Joanne Fayan's & Jim Sullivan - "Clown Therapy"

Joanne Fayan's & Jim Sullivan - "Clown Therapy"

Not only is August the 6th Annual One Act Play Fest at the Artists’ Exchange in Cranston, RI; it also is the 7th anniversary of the founding of this unique program at the Black Box, combining theater arts and human resources in a community setting.

For this One Act Fest, the key words are opportunity and excellence. This program presents opportunities for both new and experienced playwrights, new and experienced actors, plus those in the Gateways programs, opportunities for students and interns to learn about theater, and an opportunity for the public to view new and exciting talent right here in Rhode Island.

The real star attraction in the One Act Fest is the writing. Each one-act is written cleverly, with care and intent, and had not only “face-value” entertainment, but also a bit of advice about life and what is important. Several plays would have been hard to understand without the clear direction of Rich Morra.
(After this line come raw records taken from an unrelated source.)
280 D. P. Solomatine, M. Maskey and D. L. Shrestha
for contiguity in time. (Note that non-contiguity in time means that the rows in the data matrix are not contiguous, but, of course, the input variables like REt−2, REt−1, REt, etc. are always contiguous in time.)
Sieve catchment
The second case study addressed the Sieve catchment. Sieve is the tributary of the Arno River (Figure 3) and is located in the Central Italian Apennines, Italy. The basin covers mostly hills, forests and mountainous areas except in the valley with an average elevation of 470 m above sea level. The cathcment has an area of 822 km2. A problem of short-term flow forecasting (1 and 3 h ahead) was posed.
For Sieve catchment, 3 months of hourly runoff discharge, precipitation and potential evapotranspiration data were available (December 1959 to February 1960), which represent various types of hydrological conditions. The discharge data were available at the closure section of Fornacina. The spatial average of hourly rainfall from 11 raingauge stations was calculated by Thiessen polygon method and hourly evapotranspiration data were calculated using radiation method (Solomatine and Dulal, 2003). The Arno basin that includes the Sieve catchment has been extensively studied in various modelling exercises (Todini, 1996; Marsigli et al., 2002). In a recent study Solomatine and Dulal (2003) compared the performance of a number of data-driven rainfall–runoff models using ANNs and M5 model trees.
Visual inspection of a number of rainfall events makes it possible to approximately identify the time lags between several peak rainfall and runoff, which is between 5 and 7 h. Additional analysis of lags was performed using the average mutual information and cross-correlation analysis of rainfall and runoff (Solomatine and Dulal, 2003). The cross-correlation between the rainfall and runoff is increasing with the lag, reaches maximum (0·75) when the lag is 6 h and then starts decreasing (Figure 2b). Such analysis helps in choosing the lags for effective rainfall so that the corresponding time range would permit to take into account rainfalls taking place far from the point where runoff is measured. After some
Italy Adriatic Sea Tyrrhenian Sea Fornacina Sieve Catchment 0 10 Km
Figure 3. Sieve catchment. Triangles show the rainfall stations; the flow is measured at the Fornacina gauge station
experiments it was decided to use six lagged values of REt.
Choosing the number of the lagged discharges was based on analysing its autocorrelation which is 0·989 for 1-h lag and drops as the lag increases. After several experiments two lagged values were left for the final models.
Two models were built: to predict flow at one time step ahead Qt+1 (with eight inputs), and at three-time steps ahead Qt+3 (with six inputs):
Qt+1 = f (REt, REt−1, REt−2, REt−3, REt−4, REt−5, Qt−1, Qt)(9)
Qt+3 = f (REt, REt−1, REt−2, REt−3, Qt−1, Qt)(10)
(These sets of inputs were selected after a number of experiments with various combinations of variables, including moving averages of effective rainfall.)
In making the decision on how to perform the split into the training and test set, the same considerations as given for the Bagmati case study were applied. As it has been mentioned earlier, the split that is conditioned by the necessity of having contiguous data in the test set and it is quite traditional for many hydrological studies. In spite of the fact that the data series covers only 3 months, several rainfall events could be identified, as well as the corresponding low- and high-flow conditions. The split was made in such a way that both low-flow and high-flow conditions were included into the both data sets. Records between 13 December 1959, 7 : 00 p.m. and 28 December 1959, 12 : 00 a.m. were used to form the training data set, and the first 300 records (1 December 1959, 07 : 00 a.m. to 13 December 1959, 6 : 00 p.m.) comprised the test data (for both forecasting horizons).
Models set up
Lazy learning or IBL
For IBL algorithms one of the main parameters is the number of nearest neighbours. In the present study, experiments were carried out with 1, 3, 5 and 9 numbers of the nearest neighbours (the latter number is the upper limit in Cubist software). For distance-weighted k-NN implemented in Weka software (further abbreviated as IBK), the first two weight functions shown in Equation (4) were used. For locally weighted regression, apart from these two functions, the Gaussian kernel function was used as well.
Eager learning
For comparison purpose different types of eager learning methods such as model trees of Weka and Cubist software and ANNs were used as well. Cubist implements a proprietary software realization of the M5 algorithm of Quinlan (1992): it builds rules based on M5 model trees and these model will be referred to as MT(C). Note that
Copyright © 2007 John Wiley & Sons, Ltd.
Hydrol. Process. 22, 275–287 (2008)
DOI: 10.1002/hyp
I was impressed with the variety of genres chosen out of the nearly 200 one-acts submitted from throughout the country and Canada for consideration. The evening began with a creepy ghost story, titled “A Winter Place”, from Kevin Broccoli. Actors Alex Rotella and Erin Archer take us from a reality to an unreality, raising goose-bumps along the way.

“Scripted” written by Mark Harvey Levine was fresh and surprising. Funny, yet poignant, it leaves the affected couple, played by Sharon Carpentier and Jim Sullivan, with a completely new perspective on their lives.

“Cyjoe Barker At the Theatre” by Barbara Schweitzer, immediately brought the audience to a totally new experience with a high-spirited, fast-paced farce. Christina Mealey (Cyjoe Barker) created a strong, stylized presence as as the tough, fast-talking detective bent on solving the murder. Her characterization was spot-on for this genre. Also of note was Chris Martin as the overly dramatic theater owner, zealously chewing up the scenery and cracking up the audience. Chris White was solid and strong as Ms. Barker’s assistant, and Mike Xiahos added to the chaos as the confused, emotional Hector Ares.

“Final Descent” by Joanne Fayan presented the largest ensemble with alternating humor and mystery. This was one of the plays I kept thinking about after the show. It presented questions we will all face at some point in time. The people in the plane knew where they were going, except two people changed their minds (Tom Chace and Mari Dias). Time ticks away as the two argue and wrestle over the last parachute available on the plane.

There are nine one-acts presented in this “wave” of the shows. Rich Morra explained that nine different one-acts will be presented in the second half of the month, starting on August 18th. The intimate setting of the Black Box lends itself well to the one-act time and structure.

This set even includes a well-done absurdest play, “The Hollow Men” by Greg Davis” that makes fun of absurdest plays! Be sure to check out both sets of plays to enjoy the great variety of talent on display.

Artists Exchange

Kayla Quirk & Robert C. Reynolds - "Singular of Dice"

Also notable in this set are Kayla Quirk, tough, yet attractive, as the female assassin, and Robert C. Reynolds as the daring, but very nervous, journalist that meets with her for a memorable story. The play is “Singular of Dice” by Ross Tedford Kendall.  It is a thriller with a surprise ending.

Some performances throughout the evening were more polished than others, but again, the one-acts are original and thought-provoking, and receive good exposure through a festival like this one.

The press preview evening was capped off with an old theater maxim: always leave them laughing. “Clown Therapy” by Nina Marshfield brought the house down. Not only was her dialog witty, but the outstanding abandon of Joanne Fayan’s performance as the clown’s wife was the pinnacle of commitment to the character. Jim Sullivan as the clown was quite enjoyable as was Sharon Carpentier as the confused counselor.

Rich Morra, Artistic Director, emphazised the importance of community involvement in their program and providing optimum opportunity for all. The parent company of both the Black Box and the Artists’ Exchange is Gateways to Change, a private, non-profit organization dedicated to enhancing the quality of life for people with developmental disabilities in a community setting.